Problem requirements
Word for word, transcribe the listing that follows, minus any pictures.

Raw data
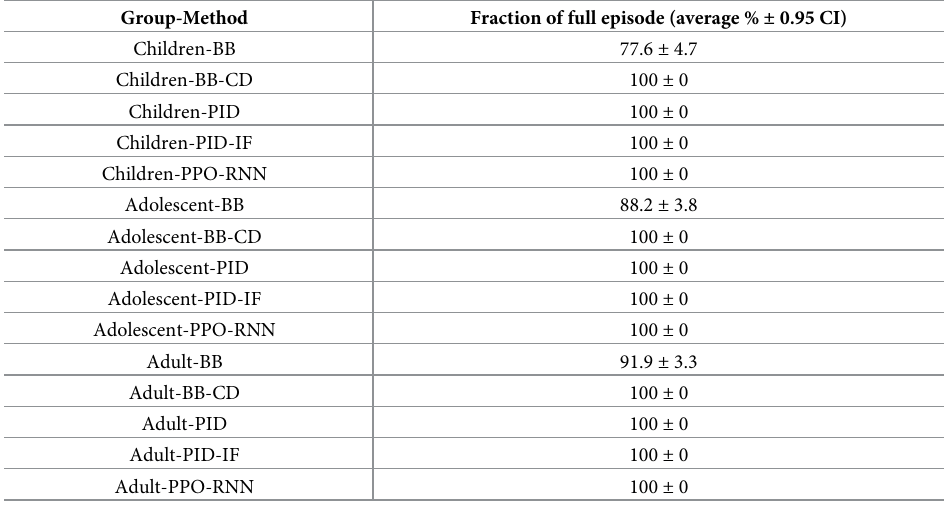
Table 3. Fraction of completed 10-day evaluation reached for each method and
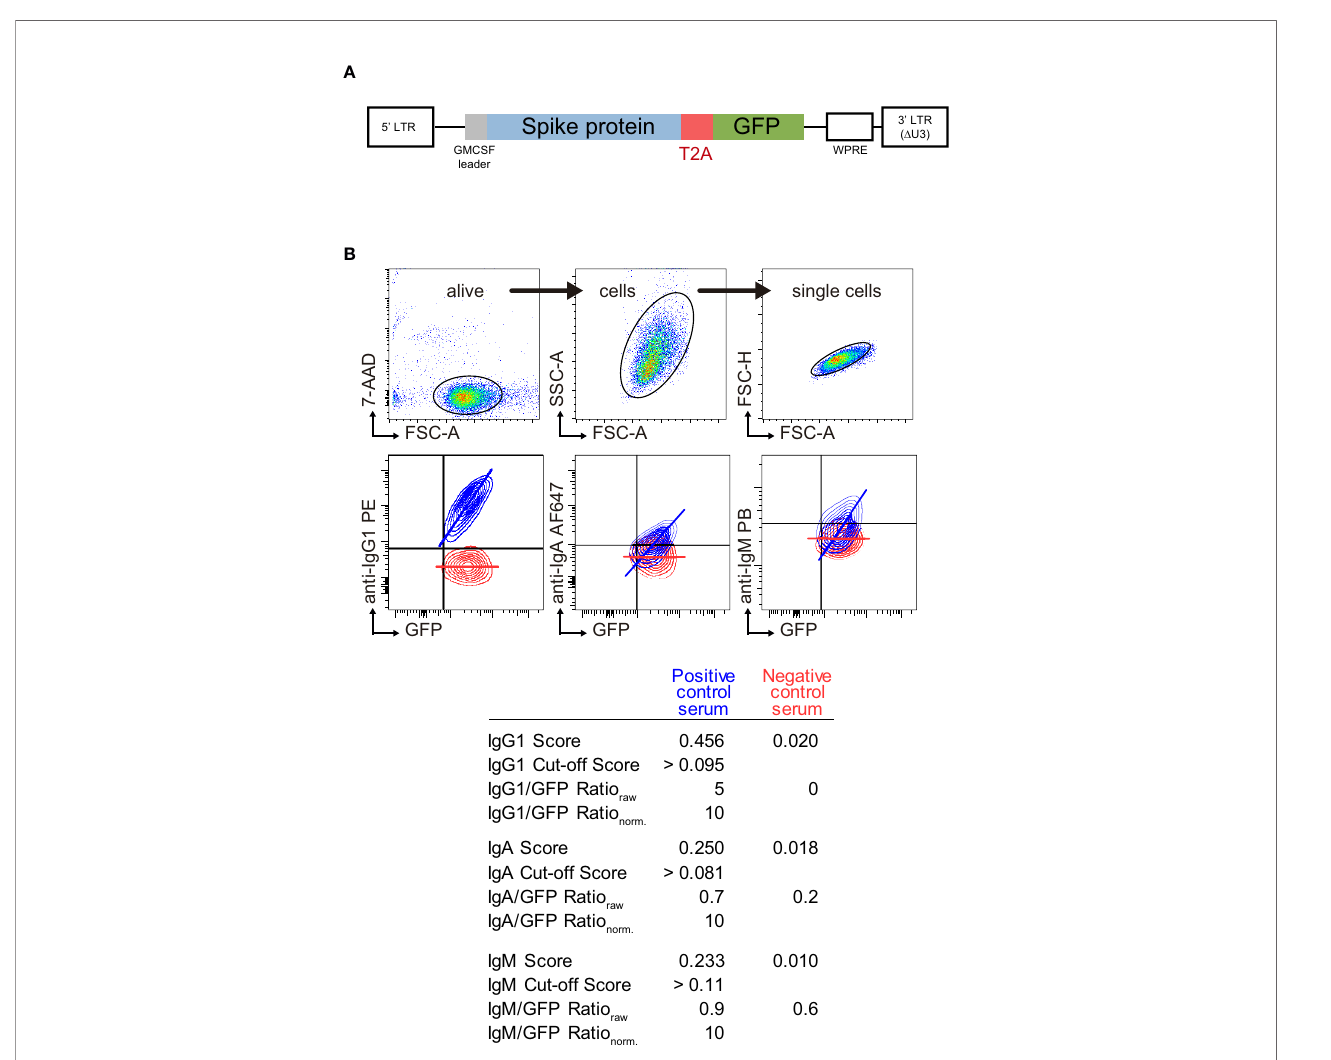
FIGURE 1 | SARS-CoV-2 S Jurkat Flow-Cytometry Immunoassay (JFCI) method. (A) Lentiviral construct used to generate Jurkat S GFP cells. Full length mature SARS-CoV-2 Spike protein is followed by the T2A processing viral sequence and GFP. (B) Dot plots showing the gating strategy (top) for alive (7-AAD - ), single cells and overlay contour plots of Jurkat S GFP cells stained with positive (blue) and negative (red) pool of sera (bottom). GFP and the three isotype signals are depicted. Score, cut-off value, raw and normalized ratio for each sample and isotype are indicated in the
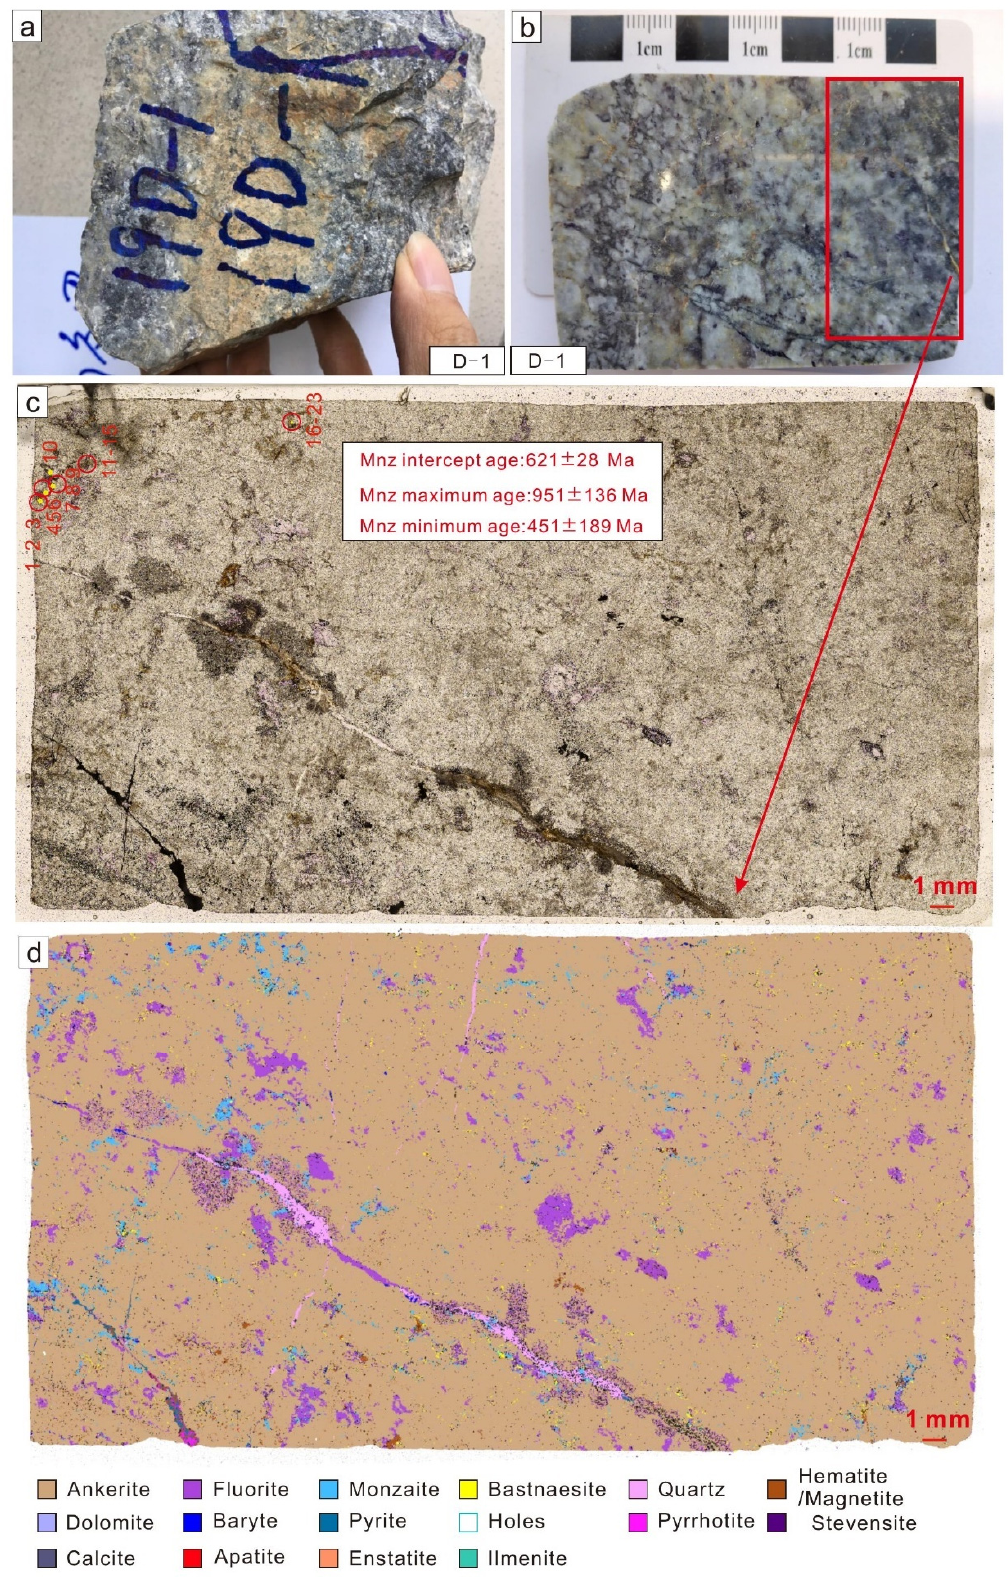
Figure 2. The petrological characteristics of sample D-1. ( a ) Hand specimen; ( b ) photograph of the polished surface of the sample, ( c ) panoramic photomicrograph under transmitted light; ( d ) TIMA mineral maps. The red box in ( b ) is the location of the thin section of ( c ).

Answer to this task
Table 3. Fraction of completed 10-day evaluation reached for each method and
FIGURE 1 | SARS-CoV-2 S Jurkat Flow-Cytometry Immunoassay (JFCI) method. (A) Lentiviral construct used to generate Jurkat S GFP cells. Full length mature SARS-CoV-2 Spike protein is followed by the T2A processing viral sequence and GFP. (B) Dot plots showing the gating strategy (top) for alive (7-AAD - ), single cells and overlay contour plots of Jurkat S GFP cells stained with positive (blue) and negative (red) pool of sera (bottom). GFP and the three isotype signals are depicted. Score, cut-off value, raw and normalized ratio for each sample and isotype are indicated in the
Figure 2. The petrological characteristics of sample D-1. ( a ) Hand specimen; ( b ) photograph of the polished surface of the sample, ( c ) panoramic photomicrograph under transmitted light; ( d ) TIMA mineral maps. The red box in ( b ) is the location of the thin section of ( c ).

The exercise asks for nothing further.